You must complete all programming assignments on the lambda server.
You must use either vim or emacs to complete all programming assignments. In particular, you may not use VSCode, IDLE, or PyCharm for any reason.
You must not share your lambda-server password with anyone else.

Violations of any of these policies will be treated as academic integrity violations.

Collaboration Policy

You are encouraged to discuss all labs and projects with other students, subject to the following constraints:

you must be the person typing in all code for your assignments, and
you must not copy another student's code.
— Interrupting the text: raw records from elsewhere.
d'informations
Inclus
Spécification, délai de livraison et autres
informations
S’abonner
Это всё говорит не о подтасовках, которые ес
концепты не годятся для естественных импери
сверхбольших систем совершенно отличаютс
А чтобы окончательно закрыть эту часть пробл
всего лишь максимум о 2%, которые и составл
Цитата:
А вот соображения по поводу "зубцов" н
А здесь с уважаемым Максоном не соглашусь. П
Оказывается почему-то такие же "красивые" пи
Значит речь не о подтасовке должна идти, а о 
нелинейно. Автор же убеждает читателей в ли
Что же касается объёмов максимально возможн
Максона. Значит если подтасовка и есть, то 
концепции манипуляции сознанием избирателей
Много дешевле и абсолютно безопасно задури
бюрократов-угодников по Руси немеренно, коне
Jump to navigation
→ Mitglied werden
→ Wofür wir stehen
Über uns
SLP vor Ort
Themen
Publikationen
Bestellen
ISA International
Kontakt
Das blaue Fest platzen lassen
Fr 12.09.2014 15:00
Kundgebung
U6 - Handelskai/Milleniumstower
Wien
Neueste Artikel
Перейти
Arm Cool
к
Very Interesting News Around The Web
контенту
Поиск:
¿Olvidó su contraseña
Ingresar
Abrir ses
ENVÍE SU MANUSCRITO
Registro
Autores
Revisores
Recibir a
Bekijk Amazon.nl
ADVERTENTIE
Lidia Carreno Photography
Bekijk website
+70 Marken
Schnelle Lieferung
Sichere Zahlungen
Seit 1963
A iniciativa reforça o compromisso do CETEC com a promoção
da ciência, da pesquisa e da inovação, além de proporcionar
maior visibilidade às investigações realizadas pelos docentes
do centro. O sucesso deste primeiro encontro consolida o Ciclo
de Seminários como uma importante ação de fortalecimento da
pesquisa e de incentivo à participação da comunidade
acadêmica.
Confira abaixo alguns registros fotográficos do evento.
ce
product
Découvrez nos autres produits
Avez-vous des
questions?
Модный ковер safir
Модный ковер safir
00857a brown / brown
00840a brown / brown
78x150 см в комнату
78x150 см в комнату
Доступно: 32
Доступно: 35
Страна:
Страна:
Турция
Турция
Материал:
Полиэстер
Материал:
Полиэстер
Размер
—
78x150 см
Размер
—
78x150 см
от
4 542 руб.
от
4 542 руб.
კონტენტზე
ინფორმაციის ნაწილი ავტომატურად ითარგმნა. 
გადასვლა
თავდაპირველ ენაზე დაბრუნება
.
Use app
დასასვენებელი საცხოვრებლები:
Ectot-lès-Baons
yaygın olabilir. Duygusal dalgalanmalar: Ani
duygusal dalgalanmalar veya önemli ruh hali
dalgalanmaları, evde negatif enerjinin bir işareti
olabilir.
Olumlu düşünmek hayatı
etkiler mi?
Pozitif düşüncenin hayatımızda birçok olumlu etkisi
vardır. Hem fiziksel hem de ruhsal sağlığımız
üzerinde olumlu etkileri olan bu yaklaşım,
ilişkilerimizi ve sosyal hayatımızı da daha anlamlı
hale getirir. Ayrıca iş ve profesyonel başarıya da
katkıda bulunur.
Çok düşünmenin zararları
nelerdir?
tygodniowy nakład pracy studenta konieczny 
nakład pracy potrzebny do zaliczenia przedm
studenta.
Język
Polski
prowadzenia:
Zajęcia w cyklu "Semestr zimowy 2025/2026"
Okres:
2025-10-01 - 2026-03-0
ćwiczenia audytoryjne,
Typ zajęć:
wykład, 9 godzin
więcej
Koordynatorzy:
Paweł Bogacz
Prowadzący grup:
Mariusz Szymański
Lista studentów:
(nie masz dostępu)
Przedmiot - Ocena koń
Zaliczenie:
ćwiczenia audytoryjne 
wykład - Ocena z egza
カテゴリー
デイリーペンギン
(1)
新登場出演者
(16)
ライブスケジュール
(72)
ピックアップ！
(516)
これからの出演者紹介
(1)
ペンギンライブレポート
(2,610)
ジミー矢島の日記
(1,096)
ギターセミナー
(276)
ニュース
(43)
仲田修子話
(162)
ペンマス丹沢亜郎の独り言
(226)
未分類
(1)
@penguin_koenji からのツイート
You may use any online resources you like as references.

WARNING: All material in this class is cumulative. If you work "too closely" with another student on an assignment, you won't understand how to complete subsequent assignments, and you will quickly fall behind. You should view collaboration as a way to improve your understanding, not as a way to do less work.

You are ultimately responsible for ensuring you learn the material!

Accommodations for Disabilities

I've tried to design the course to be as accessible as possible for people with disabilities. (We'll talk a bit about how to design accessible software in class too!) If you need any further accommodations, please ask.

I want you to succeed and I'll make every effort to ensure that you can.